◆ Exercise material
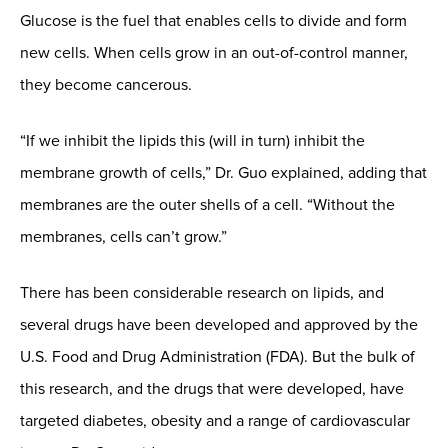
Glucose is the fuel that enables cells to divide and form
new cells. When cells grow in an out-of-control manner,
they become cancerous.
“If we inhibit the lipids this (will in turn) inhibit the
membrane growth of cells,” Dr. Guo explained, adding that
membranes are the outer shells of a cell. “Without the
membranes, cells can’t grow.”
There has been considerable research on lipids, and
several drugs have been developed and approved by the
U.S. Food and Drug Administration (FDA). But the bulk of
this research, and the drugs that were developed, have
targeted diabetes, obesity and a range of cardiovascular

◆ What the task asks
The required output is the exact sequence of lines from the one containing "new cells. When" through the end of the listing, both endpoints included.

◆ Output for this exercise
new cells. When cells grow in an out-of-control manner,
they become cancerous.
“If we inhibit the lipids this (will in turn) inhibit the
membrane growth of cells,” Dr. Guo explained, adding that
membranes are the outer shells of a cell. “Without the
membranes, cells can’t grow.”
There has been considerable research on lipids, and
several drugs have been developed and approved by the
U.S. Food and Drug Administration (FDA). But the bulk of
this research, and the drugs that were developed, have
targeted diabetes, obesity and a range of cardiovascular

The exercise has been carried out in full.